-- Extracted records follows --

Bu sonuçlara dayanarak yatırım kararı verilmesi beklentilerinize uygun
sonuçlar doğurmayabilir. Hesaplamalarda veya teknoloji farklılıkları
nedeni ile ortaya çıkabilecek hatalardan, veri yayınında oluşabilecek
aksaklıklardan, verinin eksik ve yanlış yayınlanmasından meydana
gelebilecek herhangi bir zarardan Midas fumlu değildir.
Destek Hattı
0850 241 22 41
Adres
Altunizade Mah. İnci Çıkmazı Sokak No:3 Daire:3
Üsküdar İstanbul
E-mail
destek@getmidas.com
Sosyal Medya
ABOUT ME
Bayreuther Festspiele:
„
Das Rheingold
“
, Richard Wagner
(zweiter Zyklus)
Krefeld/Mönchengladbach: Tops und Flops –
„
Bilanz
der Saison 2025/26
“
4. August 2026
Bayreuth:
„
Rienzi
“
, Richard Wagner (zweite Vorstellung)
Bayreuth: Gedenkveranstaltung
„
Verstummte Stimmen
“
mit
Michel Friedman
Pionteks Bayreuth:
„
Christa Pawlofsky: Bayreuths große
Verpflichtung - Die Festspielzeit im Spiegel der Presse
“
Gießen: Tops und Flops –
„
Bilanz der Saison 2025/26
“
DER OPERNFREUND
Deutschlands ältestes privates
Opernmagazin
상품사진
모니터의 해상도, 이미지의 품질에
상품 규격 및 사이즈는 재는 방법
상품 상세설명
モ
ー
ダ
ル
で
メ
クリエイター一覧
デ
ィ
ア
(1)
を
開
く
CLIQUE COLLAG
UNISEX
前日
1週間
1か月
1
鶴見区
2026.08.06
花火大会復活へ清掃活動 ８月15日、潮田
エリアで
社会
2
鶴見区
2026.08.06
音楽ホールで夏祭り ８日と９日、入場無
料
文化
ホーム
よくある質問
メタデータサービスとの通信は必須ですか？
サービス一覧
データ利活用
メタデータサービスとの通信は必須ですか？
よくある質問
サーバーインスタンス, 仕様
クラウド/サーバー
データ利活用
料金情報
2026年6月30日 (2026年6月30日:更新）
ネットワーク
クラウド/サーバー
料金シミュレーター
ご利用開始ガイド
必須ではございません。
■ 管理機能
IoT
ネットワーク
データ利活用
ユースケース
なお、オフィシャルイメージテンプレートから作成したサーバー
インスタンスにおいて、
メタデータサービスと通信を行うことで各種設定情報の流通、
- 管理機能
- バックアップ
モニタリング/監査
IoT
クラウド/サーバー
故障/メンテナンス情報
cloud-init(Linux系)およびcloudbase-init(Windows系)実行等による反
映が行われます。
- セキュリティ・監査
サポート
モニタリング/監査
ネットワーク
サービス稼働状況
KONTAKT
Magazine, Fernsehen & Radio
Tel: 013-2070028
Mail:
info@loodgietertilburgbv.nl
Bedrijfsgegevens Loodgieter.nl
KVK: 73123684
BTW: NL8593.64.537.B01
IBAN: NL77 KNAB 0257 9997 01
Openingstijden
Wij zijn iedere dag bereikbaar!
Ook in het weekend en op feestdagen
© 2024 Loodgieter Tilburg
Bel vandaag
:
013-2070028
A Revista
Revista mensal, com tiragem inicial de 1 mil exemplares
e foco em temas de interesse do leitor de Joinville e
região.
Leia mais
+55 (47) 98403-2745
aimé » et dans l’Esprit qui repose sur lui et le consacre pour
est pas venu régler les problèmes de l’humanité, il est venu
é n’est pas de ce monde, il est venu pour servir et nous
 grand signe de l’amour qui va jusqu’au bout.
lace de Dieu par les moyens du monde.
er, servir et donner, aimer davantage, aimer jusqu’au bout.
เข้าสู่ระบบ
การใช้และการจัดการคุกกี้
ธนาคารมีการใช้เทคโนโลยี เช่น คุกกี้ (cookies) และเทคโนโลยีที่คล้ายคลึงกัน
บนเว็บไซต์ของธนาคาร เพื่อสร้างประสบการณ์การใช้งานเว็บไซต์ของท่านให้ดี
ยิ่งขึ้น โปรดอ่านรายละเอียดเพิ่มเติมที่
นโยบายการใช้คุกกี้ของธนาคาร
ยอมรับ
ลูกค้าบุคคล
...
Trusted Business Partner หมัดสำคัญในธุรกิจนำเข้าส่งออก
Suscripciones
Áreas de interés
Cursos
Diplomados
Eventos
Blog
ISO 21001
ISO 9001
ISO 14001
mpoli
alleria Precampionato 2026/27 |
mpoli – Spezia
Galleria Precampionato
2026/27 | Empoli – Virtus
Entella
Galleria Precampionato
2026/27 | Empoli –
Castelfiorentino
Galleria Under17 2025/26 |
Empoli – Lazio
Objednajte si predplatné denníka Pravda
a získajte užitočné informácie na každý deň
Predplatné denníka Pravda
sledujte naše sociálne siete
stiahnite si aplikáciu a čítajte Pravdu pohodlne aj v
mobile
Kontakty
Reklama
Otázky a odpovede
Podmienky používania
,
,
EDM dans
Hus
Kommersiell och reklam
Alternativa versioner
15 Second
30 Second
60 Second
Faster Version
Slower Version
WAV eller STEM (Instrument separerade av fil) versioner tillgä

-- Extracted records concluded --

All lines with the string "pour" must be copied from the data.

Exercise result:
aimé » et dans l’Esprit qui repose sur lui et le consacre pour
é n’est pas de ce monde, il est venu pour servir et nous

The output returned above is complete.